WHAT THE EXERCISE ASKS:
Nothing but the lines from the one with "the blue stadium seat at (x=32, y=206)" down to the one with "adult woman (x1=69, y1=50, x2=81, y2=68)" should be returned, exactly and with both ends included, from the material below.

DATA TO USE:
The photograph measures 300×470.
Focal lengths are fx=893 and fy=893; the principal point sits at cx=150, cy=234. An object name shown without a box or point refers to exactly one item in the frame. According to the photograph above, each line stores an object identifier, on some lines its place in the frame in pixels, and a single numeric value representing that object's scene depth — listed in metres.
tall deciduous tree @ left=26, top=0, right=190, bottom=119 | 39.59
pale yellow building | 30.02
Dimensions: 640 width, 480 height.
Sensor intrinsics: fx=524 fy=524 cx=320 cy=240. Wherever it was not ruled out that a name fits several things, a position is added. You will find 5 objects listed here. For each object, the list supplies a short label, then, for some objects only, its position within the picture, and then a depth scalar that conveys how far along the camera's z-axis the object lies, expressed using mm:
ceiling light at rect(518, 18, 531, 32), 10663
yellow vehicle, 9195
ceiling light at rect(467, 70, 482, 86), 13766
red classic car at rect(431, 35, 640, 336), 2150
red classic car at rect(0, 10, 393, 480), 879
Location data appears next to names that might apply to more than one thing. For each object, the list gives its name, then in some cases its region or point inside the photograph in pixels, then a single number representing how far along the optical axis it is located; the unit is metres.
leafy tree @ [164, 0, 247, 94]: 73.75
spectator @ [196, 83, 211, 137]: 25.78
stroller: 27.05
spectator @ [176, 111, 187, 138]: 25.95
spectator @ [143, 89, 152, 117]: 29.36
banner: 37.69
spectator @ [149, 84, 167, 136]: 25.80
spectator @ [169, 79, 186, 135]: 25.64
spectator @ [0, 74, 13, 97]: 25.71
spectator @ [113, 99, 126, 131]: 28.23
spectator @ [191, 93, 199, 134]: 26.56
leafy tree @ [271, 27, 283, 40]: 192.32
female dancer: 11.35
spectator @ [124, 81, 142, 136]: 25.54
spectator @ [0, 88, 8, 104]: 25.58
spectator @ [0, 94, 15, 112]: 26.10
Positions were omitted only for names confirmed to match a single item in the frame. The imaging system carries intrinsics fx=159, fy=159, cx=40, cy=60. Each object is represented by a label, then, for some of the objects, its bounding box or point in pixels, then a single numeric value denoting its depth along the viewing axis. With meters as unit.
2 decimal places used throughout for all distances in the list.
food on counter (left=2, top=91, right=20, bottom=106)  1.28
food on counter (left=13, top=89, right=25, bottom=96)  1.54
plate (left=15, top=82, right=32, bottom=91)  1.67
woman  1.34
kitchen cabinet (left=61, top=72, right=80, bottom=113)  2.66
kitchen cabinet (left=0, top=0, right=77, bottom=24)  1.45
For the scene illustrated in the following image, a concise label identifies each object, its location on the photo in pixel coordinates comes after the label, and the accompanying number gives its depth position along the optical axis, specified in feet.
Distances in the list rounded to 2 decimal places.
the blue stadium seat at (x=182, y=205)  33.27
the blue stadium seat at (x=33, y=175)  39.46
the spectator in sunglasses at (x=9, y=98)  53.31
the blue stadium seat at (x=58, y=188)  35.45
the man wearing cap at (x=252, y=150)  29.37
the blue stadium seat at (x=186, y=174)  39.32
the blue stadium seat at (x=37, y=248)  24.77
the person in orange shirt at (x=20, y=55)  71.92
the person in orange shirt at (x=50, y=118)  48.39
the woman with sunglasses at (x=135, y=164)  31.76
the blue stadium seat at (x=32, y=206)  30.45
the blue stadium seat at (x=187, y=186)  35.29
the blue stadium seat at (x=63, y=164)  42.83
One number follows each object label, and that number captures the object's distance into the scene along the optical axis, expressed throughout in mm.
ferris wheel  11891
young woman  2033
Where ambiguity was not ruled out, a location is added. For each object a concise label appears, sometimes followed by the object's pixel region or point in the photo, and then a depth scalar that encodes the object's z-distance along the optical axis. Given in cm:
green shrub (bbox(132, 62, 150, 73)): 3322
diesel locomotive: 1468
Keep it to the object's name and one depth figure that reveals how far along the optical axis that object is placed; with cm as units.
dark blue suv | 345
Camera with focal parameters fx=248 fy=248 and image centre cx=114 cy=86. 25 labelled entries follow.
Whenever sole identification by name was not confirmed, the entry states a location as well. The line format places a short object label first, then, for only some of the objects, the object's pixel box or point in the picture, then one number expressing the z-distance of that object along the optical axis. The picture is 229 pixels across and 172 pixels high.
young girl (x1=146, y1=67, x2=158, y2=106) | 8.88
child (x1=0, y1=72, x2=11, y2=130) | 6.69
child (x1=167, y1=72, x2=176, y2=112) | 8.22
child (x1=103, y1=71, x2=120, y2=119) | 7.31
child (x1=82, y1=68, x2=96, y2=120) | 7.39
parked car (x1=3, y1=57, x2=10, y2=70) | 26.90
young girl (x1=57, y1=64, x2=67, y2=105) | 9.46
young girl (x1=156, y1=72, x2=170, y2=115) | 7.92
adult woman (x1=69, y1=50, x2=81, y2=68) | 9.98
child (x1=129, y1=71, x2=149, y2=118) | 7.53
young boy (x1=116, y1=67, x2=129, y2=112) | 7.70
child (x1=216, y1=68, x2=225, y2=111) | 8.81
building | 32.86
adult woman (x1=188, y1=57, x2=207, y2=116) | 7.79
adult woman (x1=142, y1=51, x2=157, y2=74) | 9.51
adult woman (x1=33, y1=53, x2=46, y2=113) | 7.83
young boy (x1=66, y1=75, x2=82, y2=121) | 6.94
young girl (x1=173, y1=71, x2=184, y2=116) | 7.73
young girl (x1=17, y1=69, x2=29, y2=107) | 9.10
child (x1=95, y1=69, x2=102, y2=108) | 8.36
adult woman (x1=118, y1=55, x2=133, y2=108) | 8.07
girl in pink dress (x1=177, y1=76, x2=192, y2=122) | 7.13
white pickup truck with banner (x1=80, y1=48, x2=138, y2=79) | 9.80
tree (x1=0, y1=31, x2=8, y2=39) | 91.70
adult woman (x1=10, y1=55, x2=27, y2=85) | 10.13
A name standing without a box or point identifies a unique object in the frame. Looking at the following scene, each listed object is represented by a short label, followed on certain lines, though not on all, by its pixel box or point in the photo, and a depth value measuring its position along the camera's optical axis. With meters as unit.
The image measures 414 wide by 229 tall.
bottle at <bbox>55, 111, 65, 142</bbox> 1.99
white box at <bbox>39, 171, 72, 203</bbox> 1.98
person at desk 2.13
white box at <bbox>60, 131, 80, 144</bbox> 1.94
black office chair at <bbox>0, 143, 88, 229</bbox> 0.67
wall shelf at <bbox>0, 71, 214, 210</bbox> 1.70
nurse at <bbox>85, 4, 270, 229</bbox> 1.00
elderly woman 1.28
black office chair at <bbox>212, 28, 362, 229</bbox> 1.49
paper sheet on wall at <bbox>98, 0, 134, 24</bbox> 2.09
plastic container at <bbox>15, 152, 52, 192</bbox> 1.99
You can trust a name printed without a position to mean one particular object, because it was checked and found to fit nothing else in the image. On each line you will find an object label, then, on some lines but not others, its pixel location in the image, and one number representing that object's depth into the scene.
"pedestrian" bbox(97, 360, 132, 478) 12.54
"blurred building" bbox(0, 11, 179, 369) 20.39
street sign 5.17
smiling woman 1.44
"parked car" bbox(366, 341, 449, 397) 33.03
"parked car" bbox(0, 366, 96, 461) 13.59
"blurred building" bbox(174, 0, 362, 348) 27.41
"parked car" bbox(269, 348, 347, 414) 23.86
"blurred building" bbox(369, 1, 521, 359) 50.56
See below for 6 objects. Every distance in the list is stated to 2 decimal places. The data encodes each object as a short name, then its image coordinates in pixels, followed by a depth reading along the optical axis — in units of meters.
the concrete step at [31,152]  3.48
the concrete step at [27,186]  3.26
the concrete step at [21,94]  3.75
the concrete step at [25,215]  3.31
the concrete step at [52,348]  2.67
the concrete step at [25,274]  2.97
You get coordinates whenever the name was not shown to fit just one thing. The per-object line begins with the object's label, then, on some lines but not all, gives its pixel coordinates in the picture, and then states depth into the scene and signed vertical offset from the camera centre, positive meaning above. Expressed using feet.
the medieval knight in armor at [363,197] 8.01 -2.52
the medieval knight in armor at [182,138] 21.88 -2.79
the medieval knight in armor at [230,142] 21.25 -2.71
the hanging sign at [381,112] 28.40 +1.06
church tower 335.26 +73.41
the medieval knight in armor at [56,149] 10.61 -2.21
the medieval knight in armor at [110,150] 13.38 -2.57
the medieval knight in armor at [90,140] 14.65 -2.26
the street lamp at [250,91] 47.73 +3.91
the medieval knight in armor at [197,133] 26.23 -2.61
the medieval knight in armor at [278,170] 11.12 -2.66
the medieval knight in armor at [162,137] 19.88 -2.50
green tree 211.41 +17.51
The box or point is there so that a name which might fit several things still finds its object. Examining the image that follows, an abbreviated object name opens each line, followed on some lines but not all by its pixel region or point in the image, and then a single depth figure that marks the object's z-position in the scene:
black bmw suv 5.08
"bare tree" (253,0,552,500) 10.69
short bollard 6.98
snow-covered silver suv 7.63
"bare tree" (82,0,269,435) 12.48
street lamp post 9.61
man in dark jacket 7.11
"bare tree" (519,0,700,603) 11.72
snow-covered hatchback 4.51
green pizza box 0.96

EXERCISE OUTPUT:
the blue stadium seat at (x=32, y=206)  30.45
the blue stadium seat at (x=187, y=186)  35.29
the blue stadium seat at (x=63, y=164)  42.83
One number follows each object label, and that number captures the object's distance into the scene along the optical axis, expressed throughout in mm.
ferris wheel  11891
young woman  2033
Where ambiguity was not ruled out, a location is added. For each object a concise label appears, sometimes followed by the object's pixel region or point in the photo, and then a depth scalar that encodes the object's z-distance along the optical axis. Given in cm:
green shrub (bbox(132, 62, 150, 73)): 3322
diesel locomotive: 1468
Keep it to the object's name and one depth figure that reveals how far along the optical axis that object is placed; with cm as units.
dark blue suv | 345
Camera with focal parameters fx=248 fy=248 and image centre cx=114 cy=86. 25 labelled entries follow.
Whenever sole identification by name was not confirmed, the entry states a location as well. The line format places a short object label first, then, for only some of the objects, the object's pixel box or point in the picture, then one number expressing the z-distance of that object along the optical axis. The picture is 229 pixels across and 172 pixels high.
young girl (x1=146, y1=67, x2=158, y2=106) | 8.88
child (x1=0, y1=72, x2=11, y2=130) | 6.69
child (x1=167, y1=72, x2=176, y2=112) | 8.22
child (x1=103, y1=71, x2=120, y2=119) | 7.31
child (x1=82, y1=68, x2=96, y2=120) | 7.39
parked car (x1=3, y1=57, x2=10, y2=70) | 26.90
young girl (x1=57, y1=64, x2=67, y2=105) | 9.46
young girl (x1=156, y1=72, x2=170, y2=115) | 7.92
adult woman (x1=69, y1=50, x2=81, y2=68) | 9.98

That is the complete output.